(Your objective)
Give the lines again exactly as they appear, from the first line of the listing through the line containing "the goal of speculative aesthetics.", and omit every picture.
::::
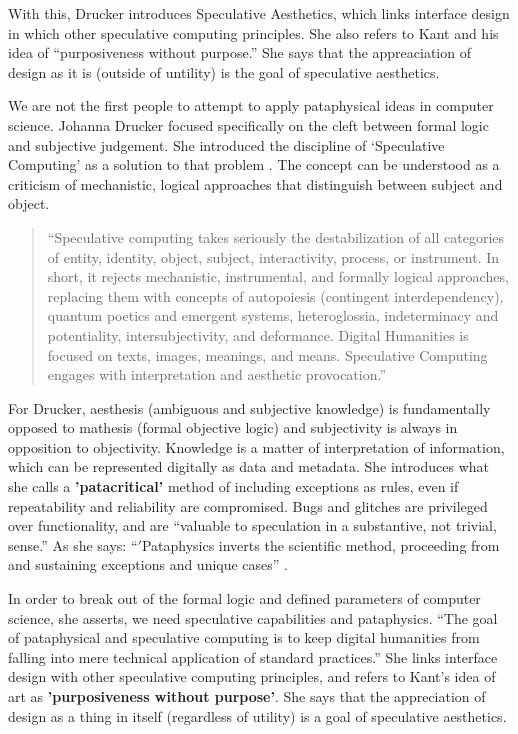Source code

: With this, Drucker introduces Speculative Aesthetics, which links interface design in which other speculative computing principles. She also refers to Kant and his idea of ``purposiveness without purpose.'' She says that the appreaciation of design as it is (outside of untility) is the goal of speculative aesthetics.

We are not the first people to attempt to apply pataphysical ideas in computer science. Johanna Drucker focused specifically on the cleft between formal logic and subjective judgement. She introduced the discipline of `Speculative Computing' as a solution to that problem \autocite{Drucker2007}. The concept can be understood as a criticism of mechanistic, logical approaches that distinguish between subject and object.

\begin{quotation}
  ``Speculative computing takes seriously the destabilization of all categories of entity, identity, object, subject, interactivity, process, or instrument. In short, it rejects mechanistic, instrumental, and formally logical approaches, replacing them with concepts of autopoiesis (contingent interdependency), quantum poetics and emergent systems, heteroglossia, indeterminacy and potentiality, intersubjectivity, and deformance. Digital Humanities is focused on texts, images, meanings, and means. Speculative Computing engages with interpretation and aesthetic provocation.'' 
\end{quotation}

For Drucker, aesthesis (ambiguous and subjective knowledge) is fundamentally opposed to mathesis (formal objective logic) and subjectivity is always in opposition to objectivity. Knowledge is a matter of interpretation of information, which can be represented digitally as data and metadata. She introduces what she calls a \textbf{'patacritical'} method of including exceptions as rules, even if repeatability and reliability are compromised. Bugs and glitches are privileged over functionality, and are ``valuable to speculation in a substantive, not trivial, sense.'' As she says: ``$'$Pataphysics inverts the scientific method, proceeding from and sustaining exceptions and unique cases'' \autocite{Drucker2007}.

In order to break out of the formal logic and defined parameters of computer science, she asserts, we need speculative capabilities and pataphysics. ``The goal of pataphysical and speculative computing is to keep digital humanities from falling into mere technical application of standard practices.'' She links interface design with other speculative computing principles, and refers to Kant's idea of art as \textbf{'purposiveness without purpose'}. She says that the appreciation of design as a thing in itself (regardless of utility) is a goal of speculative aesthetics.

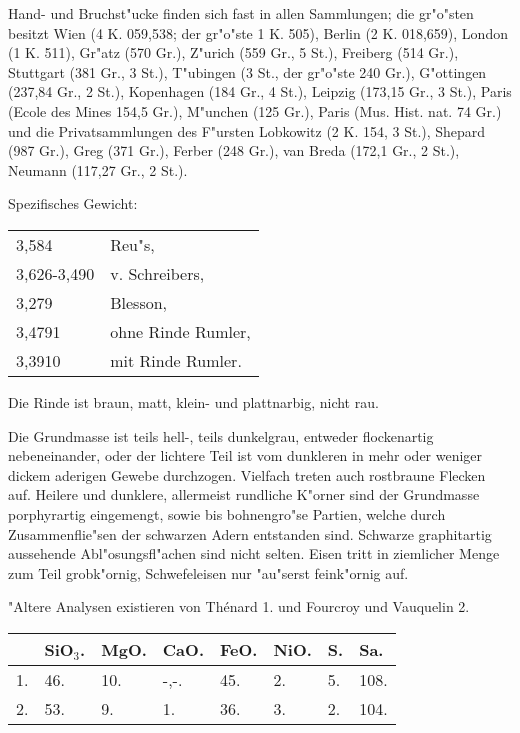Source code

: \documentclass[a4paper, 11pt, oneside]{article}
\begin{document}
Hand- und Bruchst"ucke finden sich fast in allen Sammlungen; die gr"o"sten besitzt Wien (4 K. 059,538; der gr"o"ste 1 K. 505), Berlin (2 K. 018,659), London (1 K. 511), Gr"atz (570 Gr.), Z"urich (559 Gr., 5 St.), Freiberg (514 Gr.), Stuttgart (381 Gr., 3 St.), T"ubingen (3 St., der gr"o"ste 240 Gr.), G"ottingen (237,84 Gr., 2 St.), Kopenhagen (184 Gr., 4 St.), Leipzig (173,15 Gr., 3 St.), Paris (Ecole des Mines 154,5 Gr.), M"unchen (125 Gr.), Paris (Mus. Hist. nat. 74 Gr.) und die Privatsammlungen des F"ursten Lobkowitz (2 K. 154, 3 St.), Shepard (987 Gr.), Greg (371 Gr.), Ferber (248 Gr.), van Breda (172,1 Gr., 2 St.), Neumann (117,27 Gr., 2 St.).

Spezifisches Gewicht:
\begin{table}[!ht]
    \centering\swabfamily\Large
    \begin{tabular}{l l}
        3,584 & Reu"s,\\
        3,626-3,490 & v. Schreibers,\\
        3,279 & Blesson,\\
        3,4791 & ohne Rinde Rumler,\\
        3,3910 & mit Rinde Rumler.
    \end{tabular}
\end{table}

Die Rinde ist braun, matt, klein- und plattnarbig, nicht rau.

Die Grundmasse ist teils hell-, teils dunkelgrau, entweder flockenartig nebeneinander, oder der lichtere Teil ist vom dunkleren in mehr oder weniger dickem aderigen Gewebe durchzogen. Vielfach treten auch rostbraune Flecken auf. Heilere und dunklere, allermeist rundliche K"orner sind der Grundmasse porphyrartig eingemengt, sowie bis bohnengro"se Partien, welche durch Zusammenflie"sen der schwarzen Adern entstanden sind. Schwarze graphitartig aussehende Abl"osungsfl"achen sind nicht selten. Eisen tritt in ziemlicher Menge zum Teil grobk"ornig, Schwefeleisen nur "au"serst feink"ornig auf.

"Altere Analysen existieren von Thénard 1. und Fourcroy und Vauquelin 2.
\begin{table}[!ht]
    \centering\swabfamily\Large
    \begin{tabular}{l l l l l l l l}
         & SiO$_{3}$. & MgO. & CaO. & FeO. & NiO. & S. & Sa. \\ \hline
        1. & 46. & 10. & -,-. & 45. & 2. & 5. & 108. \\
        2. & 53. & 9. & 1. & 36. & 3. & 2. & 104. \\
    \end{tabular}
\end{table}
\end{document}
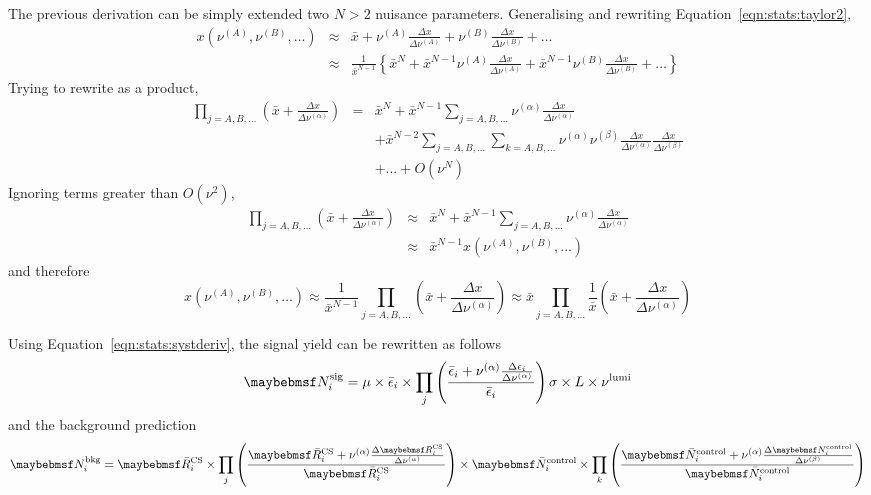 The previous derivation can be simply extended two $N > 2$ nuisance
parameters. Generalising and rewriting Equation~\ref{eqn:stats:taylor2},
\begin{eqnarray*}
x(\nu^{(A)}, \nu^{(B)}, \ldots) &\approx& \bar{x} +
\nu^{(A)}\frac{\Delta x}{\Delta\nu^{(A)}} +
\nu^{(B)}\frac{\Delta x}{\Delta\nu^{(B)}} + \ldots \\
&\approx& \frac{1}{\bar{x}^{N-1}} \left\{ \bar{x}^N +
\bar{x}^{N-1} \nu^{(A)}\frac{\Delta x}{\Delta\nu^{(A)}} +
\bar{x}^{N-1} \nu^{(B)}\frac{\Delta x}{\Delta\nu^{(B)}} + \ldots \right\}
\end{eqnarray*}
Trying to rewrite as a product,
\begin{eqnarray*}
\prod_{j=A, B, \ldots} \left(\bar{x} + \frac{\Delta x}{\Delta\nu^{(\alpha)}}\right) &=&
\bar{x}^N + \bar{x}^{N-1} \sum_{j=A, B, \ldots} \nu^{(\alpha)}\frac{\Delta x}{\Delta \nu^{(\alpha)}} \\
&&+ \bar{x}^{N-2}\sum_{j=A, B, \ldots} \sum_{k=A, B, \ldots} \nu^{(\alpha)}\nu^{(\beta)}\frac{\Delta x}{\Delta
  \nu^{(\alpha)}}\frac{\Delta x}{\Delta \nu^{(\beta)}} \\
&&+ \ldots +O(\nu^N)
\end{eqnarray*}
Ignoring terms greater than $O(\nu^2)$,
\begin{eqnarray*}
\prod_{j=A, B, \ldots} \left(\bar{x} + \frac{\Delta x}{\Delta\nu^{(\alpha)}}\right) &\approx&
\bar{x}^N + \bar{x}^{N-1} \sum_{j=A, B, \ldots} \nu^{(\alpha)}\frac{\Delta x}{\Delta
  \nu^{(\alpha)}} \\
&\approx& \bar{x}^{N-1} x(\nu^{(A)}, \nu^{(B)}, \ldots)
\end{eqnarray*}
and therefore
\begin{equation}
x(\nu^{(A)}, \nu^{(B)}, \ldots) \approx \frac{1}{\bar{x}^{N-1}} \prod_{j = A, B,
  \ldots} \left(\bar{x} + \frac{\Delta x}{\Delta\nu^{(\alpha)}}\right) \approx
\bar{x} \prod_{j = A, B,
  \ldots} \frac{1}{\bar{x}}\left(\bar{x} + \frac{\Delta x}{\Delta\nu^{(\alpha)}}\right)
\label{eqn:stats:systderiv}
\end{equation}

Using Equation~\ref{eqn:stats:systderiv}, the signal yield can be rewritten as follows
\begin{equation}
\NSigi = \mu \times \bar{\epsilon}_i \times \prod_{j}\left(\frac{\bar{\epsilon}_i
    + \nu^{(\alpha)}\frac{\Delta\epsilon_i}{\Delta\nu^{(\alpha)}}}{\bar{\epsilon}_i}\right) \sigma \times L \times \nu^{\textrm{lumi}}
\end{equation}
and the background prediction
\begin{equation}
\NBkgi = \RbarCS_i \times \prod_{j}\left( \frac{\RbarCS_i
    + \nu^{(\alpha)}\frac{\Delta\RCSi}{\Delta\nu^{(\alpha)}}}{\RbarCS_i}\right)
\times \NbarControl_i \times \prod_{k}\left( \frac{\NbarControl_i
    + \nu^{(\alpha)}\frac{\Delta\NControli}{\Delta\nu^{(\beta)}}}{\NbarControl_i}\right)
\end{equation}

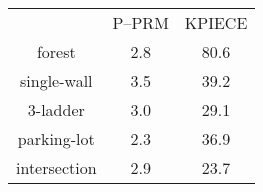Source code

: \documentclass{article}
\begin{document}
\begin{tabular}{c c c}
&P--PRM&KPIECE\\
forest&2.8&80.6\\
single-wall&3.5&39.2\\
3-ladder&3.0&29.1\\
parking-lot&2.3&36.9\\
intersection&2.9&23.7\\
\end{tabular}
\end{document}
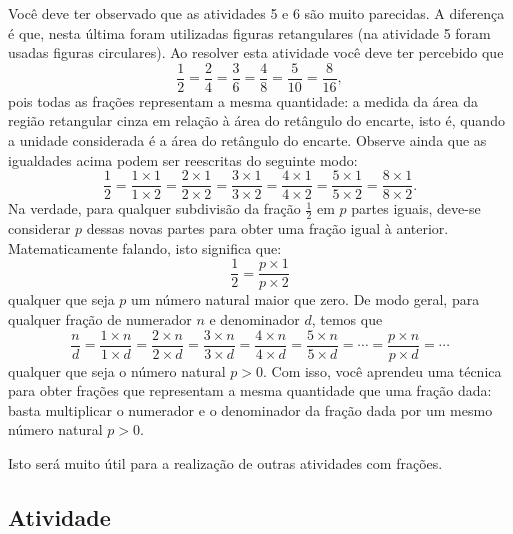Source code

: \begin{refletindo*}[breakable]{}{}  
  Você deve ter observado que as atividades 5 e 6 são muito parecidas.   
  A diferença é que, nesta última foram utilizadas figuras retangulares (na atividade 5 foram usadas figuras circulares).   
  Ao resolver esta atividade você deve ter percebido que   
  $$\dfrac{1}{2}=\dfrac{2}{4}=\dfrac{3}{6}=\dfrac{4}{8}=\dfrac{5}{10}=\dfrac{8}{16},$$
  pois todas as frações representam a mesma quantidade: a medida da área da região retangular cinza em relação à área do retângulo do encarte, isto é, quando a unidade considerada é a área do retângulo do encarte.  
  Observe ainda que as igualdades acima podem ser reescritas do seguinte modo:  
  $$\dfrac{1}{2}=\dfrac{1 \times 1}{1 \times 2}= \dfrac{2 \times 1}{2 \times 2} =\dfrac{3 \times 1}{3 \times 2} = \dfrac{4 \times 1}{4 \times 2} = \dfrac{5 \times 1}{5 \times 2}= \dfrac{8 \times 1}{8 \times 2}.$$
  Na verdade, para qualquer subdivisão da fração   $\frac{1}{2}$ em   $p$ partes iguais, deve-se considerar   $p$ dessas novas partes para obter uma fração igual à anterior. Matematicamente falando, isto significa que:  
  $$\dfrac{1}{2}= \dfrac{p \times 1}{p \times 2}$$ 
  qualquer que seja   $p$ um número natural maior que zero.  
  De modo geral, para qualquer fração    de numerador $n$ e denominador $d$,  temos que  
  $$\dfrac{n}{d}=\dfrac{1 \times n}{1 \times d}= \dfrac{2 \times n}{2 \times d} = \dfrac{3 \times n}{3 \times d} = \dfrac{4 \times n}{4 \times d} = \dfrac{5 \times n}{5 \times d}=\cdots =  \dfrac{p \times n}{p \times d}= \cdots$$
  qualquer que seja o número natural   $p > 0$.  
  Com isso, você aprendeu uma técnica para obter frações que representam a mesma quantidade que uma fração dada: basta multiplicar o numerador e o denominador da fração dada por um mesmo número natural   $p > 0$.   
  
  Isto será muito útil para a realização de outras atividades com frações.  
\end{refletindo*}



\subsection{Atividade}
::::
(Your solution)
Source code

: With this, Drucker introduces Speculative Aesthetics, which links interface design in which other speculative computing principles. She also refers to Kant and his idea of ``purposiveness without purpose.'' She says that the appreaciation of design as it is (outside of untility) is the goal of speculative aesthetics.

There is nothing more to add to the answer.